Once a month, a psychiatrist friend and I would go to lunch, discussing cases that were neither psychiatric nor neurologic but a mixture of both. We never lacked for new material.

Mental illness is scary as hell. Society deals with it the same way that kids deal with their fears, by romanticizing it, making it somehow more human and less horrible in the process. My kids were always talking about good monsters and bad monsters when they were little. Look at Sesame street. There are some fairly horrible looking characters on it which turn out actually to be pretty nice. Adults have books like “One flew over the Cuckoo’s nest” etc. etc.

The first quote above is from a letter John Nash wrote to Norbert Weiner in 1959. All this, and much much more, can be found in A Beatiful Mind by Sylvia Nasar. It is absolutely the best description of schizophrenia I’ve ever come across. No, I haven’t seen the movie, but there’s no way it can be more accurate than the book.

Unfortunately, the book is about a mathematician, which immediately turns off 95% of the populace. But that is exactly its strength. Nash became ill much later than most schizophrenics — around 30, when he had already done great work. So people saved what he wrote, and could describe what went on decades later. Even better, the mathematicians had no theoretical axe to grind (Freudian or otherwise). So there’s no ego, id, superego or penis envy in the book, just page after page of description from well over 100 people interviewed for the book, who just talked about what they saw. The description of Nash at his sickest covers 120 pages or so in the middle of the book. It’s extremely depressing reading, but you’ll never find a better description of what schizophrenia is actually like — e.g. (p. 242) She recalled that “he kept shifting from station to station. We thought he was just being pesky. But he thought that they were broadcasting messages to him. The things he did were mad, but we didn’t really know it.”

The second quote above is from a letter written in 1971 and kept by the recipient for decades, the first quote from a letter written in 12 years before that.

There are a few heartening aspects of the book. His wife Alicia is a true saint, and stood by him and tried to help as best she could. The mathematicians also come off very well, in their attempts to shelter him and to get him treatment (they even took up a collection for this at one point).

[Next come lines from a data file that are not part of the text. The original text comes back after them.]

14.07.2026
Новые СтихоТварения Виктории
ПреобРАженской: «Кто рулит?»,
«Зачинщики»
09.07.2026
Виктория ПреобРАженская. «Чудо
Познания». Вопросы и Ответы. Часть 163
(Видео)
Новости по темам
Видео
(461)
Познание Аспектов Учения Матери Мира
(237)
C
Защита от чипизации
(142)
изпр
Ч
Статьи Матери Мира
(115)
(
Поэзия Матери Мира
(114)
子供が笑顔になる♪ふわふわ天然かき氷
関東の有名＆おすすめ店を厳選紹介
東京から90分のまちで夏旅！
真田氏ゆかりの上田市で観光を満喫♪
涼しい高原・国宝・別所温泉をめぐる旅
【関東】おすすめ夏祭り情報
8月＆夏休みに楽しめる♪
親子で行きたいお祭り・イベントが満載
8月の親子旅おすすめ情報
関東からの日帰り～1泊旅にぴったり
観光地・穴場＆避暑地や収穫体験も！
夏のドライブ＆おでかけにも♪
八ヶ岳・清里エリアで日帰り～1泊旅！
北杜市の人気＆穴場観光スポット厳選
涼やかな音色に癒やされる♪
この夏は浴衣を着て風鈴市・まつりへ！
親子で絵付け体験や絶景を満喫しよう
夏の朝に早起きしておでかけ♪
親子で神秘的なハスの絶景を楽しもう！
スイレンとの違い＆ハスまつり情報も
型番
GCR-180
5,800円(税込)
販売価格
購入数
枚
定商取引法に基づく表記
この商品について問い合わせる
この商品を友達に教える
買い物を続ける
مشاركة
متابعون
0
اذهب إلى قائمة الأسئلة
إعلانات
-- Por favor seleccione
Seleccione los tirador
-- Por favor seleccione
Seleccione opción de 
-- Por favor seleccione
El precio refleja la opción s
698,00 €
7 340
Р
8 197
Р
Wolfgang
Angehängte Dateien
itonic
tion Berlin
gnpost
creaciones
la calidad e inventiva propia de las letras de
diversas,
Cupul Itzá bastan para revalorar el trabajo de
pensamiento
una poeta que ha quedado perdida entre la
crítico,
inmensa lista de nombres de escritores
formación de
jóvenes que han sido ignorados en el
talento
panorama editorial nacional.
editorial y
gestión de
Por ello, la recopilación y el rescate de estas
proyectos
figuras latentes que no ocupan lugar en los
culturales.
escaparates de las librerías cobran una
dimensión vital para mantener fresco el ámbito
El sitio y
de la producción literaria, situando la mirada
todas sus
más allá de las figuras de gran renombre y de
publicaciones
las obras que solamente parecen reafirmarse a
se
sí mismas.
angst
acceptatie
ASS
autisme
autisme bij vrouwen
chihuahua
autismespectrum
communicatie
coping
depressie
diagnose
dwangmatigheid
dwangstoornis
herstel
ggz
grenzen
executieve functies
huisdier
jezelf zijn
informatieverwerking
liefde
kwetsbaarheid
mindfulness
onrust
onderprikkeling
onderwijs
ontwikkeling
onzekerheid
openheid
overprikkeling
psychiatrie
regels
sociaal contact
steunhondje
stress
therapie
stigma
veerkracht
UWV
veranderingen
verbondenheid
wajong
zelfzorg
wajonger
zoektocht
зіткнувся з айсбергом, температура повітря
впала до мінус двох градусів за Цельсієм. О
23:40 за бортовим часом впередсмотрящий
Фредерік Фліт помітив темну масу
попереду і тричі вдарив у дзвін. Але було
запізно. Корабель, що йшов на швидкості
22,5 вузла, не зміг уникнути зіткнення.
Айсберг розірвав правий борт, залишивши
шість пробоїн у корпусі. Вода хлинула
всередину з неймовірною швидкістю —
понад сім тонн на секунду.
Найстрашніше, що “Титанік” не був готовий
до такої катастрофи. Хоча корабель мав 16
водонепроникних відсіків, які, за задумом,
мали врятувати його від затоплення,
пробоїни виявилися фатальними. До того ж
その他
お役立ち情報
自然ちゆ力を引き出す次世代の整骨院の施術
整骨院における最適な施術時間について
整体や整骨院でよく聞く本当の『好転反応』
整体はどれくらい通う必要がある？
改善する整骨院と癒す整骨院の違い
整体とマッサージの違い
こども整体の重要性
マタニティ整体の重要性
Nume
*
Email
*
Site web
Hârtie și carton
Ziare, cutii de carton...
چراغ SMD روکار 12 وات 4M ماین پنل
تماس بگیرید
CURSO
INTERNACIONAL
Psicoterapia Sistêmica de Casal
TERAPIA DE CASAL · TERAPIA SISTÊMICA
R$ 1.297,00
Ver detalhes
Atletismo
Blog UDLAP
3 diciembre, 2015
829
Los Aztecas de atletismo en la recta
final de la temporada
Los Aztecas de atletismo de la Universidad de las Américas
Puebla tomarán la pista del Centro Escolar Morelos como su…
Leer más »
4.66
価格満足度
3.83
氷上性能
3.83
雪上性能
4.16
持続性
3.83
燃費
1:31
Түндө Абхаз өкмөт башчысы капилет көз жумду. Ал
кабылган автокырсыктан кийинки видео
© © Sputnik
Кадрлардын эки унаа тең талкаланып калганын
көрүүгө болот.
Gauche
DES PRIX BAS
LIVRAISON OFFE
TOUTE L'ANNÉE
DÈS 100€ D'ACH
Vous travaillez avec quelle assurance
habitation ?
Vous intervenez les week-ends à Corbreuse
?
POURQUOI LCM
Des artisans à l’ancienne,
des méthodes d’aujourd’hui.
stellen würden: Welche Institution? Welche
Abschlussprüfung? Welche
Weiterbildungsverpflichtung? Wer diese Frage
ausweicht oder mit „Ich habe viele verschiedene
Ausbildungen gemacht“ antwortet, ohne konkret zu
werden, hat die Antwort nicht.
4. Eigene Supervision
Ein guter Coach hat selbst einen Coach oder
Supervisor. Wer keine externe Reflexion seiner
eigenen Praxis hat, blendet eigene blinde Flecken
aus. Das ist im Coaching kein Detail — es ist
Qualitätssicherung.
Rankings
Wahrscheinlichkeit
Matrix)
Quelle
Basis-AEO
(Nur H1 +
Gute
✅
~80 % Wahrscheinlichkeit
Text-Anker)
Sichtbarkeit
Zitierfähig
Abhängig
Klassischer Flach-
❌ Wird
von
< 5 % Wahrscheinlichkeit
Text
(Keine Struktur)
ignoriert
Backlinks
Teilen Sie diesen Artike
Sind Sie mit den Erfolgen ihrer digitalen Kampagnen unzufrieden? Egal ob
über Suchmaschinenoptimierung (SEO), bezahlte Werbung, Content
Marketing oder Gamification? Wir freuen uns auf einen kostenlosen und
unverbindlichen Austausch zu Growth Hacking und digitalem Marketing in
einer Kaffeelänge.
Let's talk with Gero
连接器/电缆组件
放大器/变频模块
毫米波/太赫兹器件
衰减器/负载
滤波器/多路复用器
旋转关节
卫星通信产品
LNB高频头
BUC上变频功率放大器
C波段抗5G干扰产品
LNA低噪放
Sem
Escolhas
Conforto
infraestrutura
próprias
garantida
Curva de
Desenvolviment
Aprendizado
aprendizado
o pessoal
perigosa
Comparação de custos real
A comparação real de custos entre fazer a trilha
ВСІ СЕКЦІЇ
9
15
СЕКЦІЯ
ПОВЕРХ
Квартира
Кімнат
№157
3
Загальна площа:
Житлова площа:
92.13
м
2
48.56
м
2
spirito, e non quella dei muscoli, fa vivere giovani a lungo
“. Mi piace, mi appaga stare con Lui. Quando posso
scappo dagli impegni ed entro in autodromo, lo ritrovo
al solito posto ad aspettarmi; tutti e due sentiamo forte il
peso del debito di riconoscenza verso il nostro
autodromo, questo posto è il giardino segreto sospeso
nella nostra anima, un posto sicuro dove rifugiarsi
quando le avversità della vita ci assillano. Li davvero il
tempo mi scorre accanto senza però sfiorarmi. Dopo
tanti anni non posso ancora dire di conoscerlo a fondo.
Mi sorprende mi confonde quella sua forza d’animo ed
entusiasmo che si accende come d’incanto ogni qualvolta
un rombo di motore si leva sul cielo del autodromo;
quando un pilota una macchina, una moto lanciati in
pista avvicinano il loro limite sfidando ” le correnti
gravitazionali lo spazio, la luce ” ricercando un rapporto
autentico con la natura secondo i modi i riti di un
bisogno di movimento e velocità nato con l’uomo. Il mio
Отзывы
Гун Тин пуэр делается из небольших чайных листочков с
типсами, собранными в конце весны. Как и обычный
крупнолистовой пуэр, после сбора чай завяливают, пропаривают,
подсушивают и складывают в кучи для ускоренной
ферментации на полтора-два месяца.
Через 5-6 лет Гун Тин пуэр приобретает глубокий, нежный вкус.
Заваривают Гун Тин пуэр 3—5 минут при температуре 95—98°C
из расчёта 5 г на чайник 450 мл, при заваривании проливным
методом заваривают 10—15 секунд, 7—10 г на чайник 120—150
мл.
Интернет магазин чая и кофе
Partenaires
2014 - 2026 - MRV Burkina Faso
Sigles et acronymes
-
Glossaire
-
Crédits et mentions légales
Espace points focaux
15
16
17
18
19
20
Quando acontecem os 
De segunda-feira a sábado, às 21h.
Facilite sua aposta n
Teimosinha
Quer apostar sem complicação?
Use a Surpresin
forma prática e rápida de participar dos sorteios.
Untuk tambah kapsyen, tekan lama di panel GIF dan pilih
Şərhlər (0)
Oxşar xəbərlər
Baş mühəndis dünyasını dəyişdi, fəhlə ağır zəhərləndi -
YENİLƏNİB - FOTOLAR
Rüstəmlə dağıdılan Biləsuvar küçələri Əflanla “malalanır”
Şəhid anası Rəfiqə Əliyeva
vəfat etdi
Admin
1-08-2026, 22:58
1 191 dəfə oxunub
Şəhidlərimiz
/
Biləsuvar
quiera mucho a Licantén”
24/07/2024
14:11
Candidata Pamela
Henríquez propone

I was also very pleased to see rather sympathetic portraits of the docs who took care of him. No 20/20 hindsight is to be found. They are described as doing the best for him that they could given the limited knowledge (and therapies) of the time. This is the way medicine has been and always will be practiced — we never really know enough about the diseases we’re treating, and the therapies are almost never optimal. We just try to do our best with what we know and what we have.

I actually ran into Nash shortly after the book came out. The Princeton University Store had a fabulous collection of math books back then — several hundred at least, most of them over $50, so it was a great place to browse, which I did whenever I was in the area. Afterwards, I stopped in a coffee shop in Nassau Square and there he was, carrying a large disheveled bunch of papers with what appeared to be scribbling on them. I couldn’t bring myself to speak to him. He had the eyes of a hunted animal.